Le Diable probablement

dimanche 29 juillet 2018, 19h30

Salle Georges Franju

19h30 21h05 (95 min)

Robert Bresson
France / 1977 / 95 min / 35mm

Avec Antoine Monnier, Tina Irissari, Henri de Maublanc.

Robert Bresson est le cinéaste dont l'œuvre m'a le plus marqué. C'est sans doute parce que ses films transcendent le cinéma. Parce qu'il est l'un des plus grands artistes du XXe siècle. Et dans ses derniers films, que j'ai découverts lors de leur sortie en salle, moi-même porté par une vocation dont j'étais encore incertain d'où elle me mènerait, il m'est apparu comme le nord magnétique sur lequel régler ma boussole, le témoin, visionnaire, d'un monde ayant perdu ses valeurs et ses repères, abandonné à un matérialisme sans issue. L'œuvre de Robert Bresson ne fera que grandir parce que c'est chez lui que les jeunes cinéastes présents et à venir viendront chercher, comme je l'ai fait, le cinéma dans toute sa clarté, miroir non pas du monde mais de l'âme. — Olivier Assayas

« Le gâchis qu'on a fait de tout », répondait Robert Bresson questionné sur l'origine de ce qui allait devenir son avant-dernier film, primé au festival de Berlin. Dès la fin des années 1970, le cinéaste engage, chose extrêmement rare à l'époque, une réflexion sur l'écologie et l'avenir du vivant. Les images documentaires que les jeunes visionnent sont insoutenables : déforestation, pollution des cours de rivières, massacres de bébés phoques.

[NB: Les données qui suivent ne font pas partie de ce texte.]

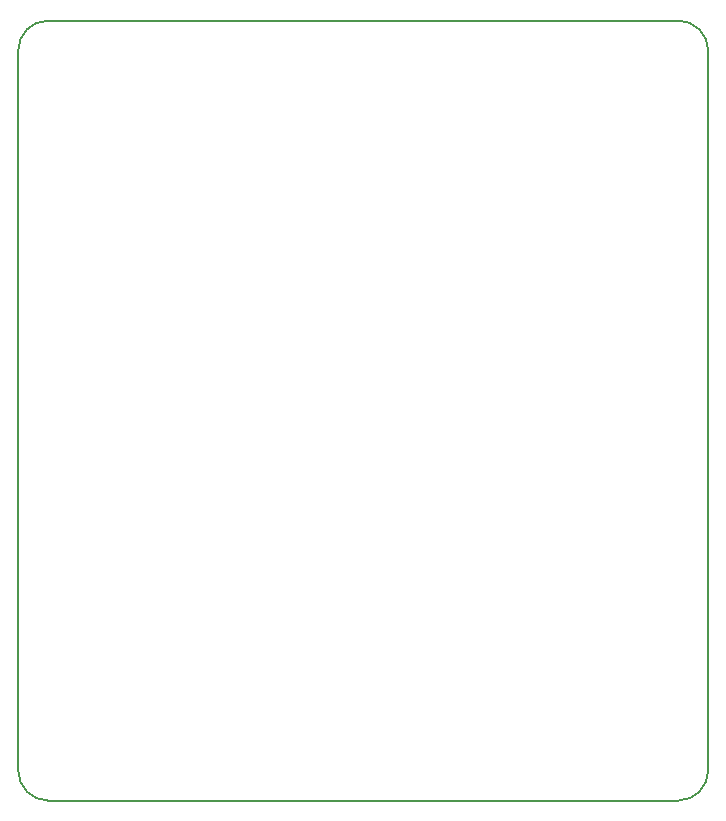
<source format=gbr>
G04 #@! TF.GenerationSoftware,KiCad,Pcbnew,5.0.2+dfsg1-1*
G04 #@! TF.CreationDate,2021-12-24T09:44:01+00:00*
G04 #@! TF.ProjectId,wy-50-keyboard-adaptor,77792d35-302d-46b6-9579-626f6172642d,rev?*
G04 #@! TF.SameCoordinates,Original*
G04 #@! TF.FileFunction,Profile,NP*
%FSLAX46Y46*%
G04 Gerber Fmt 4.6, Leading zero omitted, Abs format (unit mm)*
G04 Created by KiCad (PCBNEW 5.0.2+dfsg1-1) date Fri 24 Dec 2021 09:44:01 AM GMT*
%MOMM*%
%LPD*%
G01*
G04 APERTURE LIST*
%ADD10C,0.150000*%
G04 APERTURE END LIST*
D10*
X140970000Y-77470000D02*
X140970000Y-138430000D01*
X85090000Y-74930000D02*
X138430000Y-74930000D01*
X82550000Y-138430000D02*
X82550000Y-77470000D01*
X85090000Y-140970000D02*
X138430000Y-140970000D01*
X85090000Y-140970000D02*
G75*
G02X82550000Y-138430000I0J2540000D01*
G01*
X140970000Y-138430000D02*
G75*
G02X138430000Y-140970000I-2540000J0D01*
G01*
X138430000Y-74930000D02*
G75*
G02X140970000Y-77470000I0J-2540000D01*
G01*
X82550000Y-77470000D02*
G75*
G02X85090000Y-74930000I2540000J0D01*
G01*
M02*

</source>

Aucun didactisme, pourtant : si la révolte d'une génération contre la société de consommation semble fasciner le réalisateur, il sait gré aux jeunes de leur organisation précaire et des difficultés existentielles propres à leur âge, mêlées à leurs problèmes sentimentaux. C'est ainsi que le récit de leur prise de conscience devient poignant et plus que jamais actuel. Car à travers les figures de Michel et de Charles, au-delà de leur amitié et leur rivalité en amour, ce sont deux conceptions de la lucidité qui s'opposent dans le film : l'engagement contre le nihilisme ; la militance, même désespérée, contre la mort hautaine. Mais n'est-ce pas la tendresse seule, celle des filles, qui demeure dans ce chaos moderne ? Bresson nous laisse l'infinie et troublante liberté d'y croire.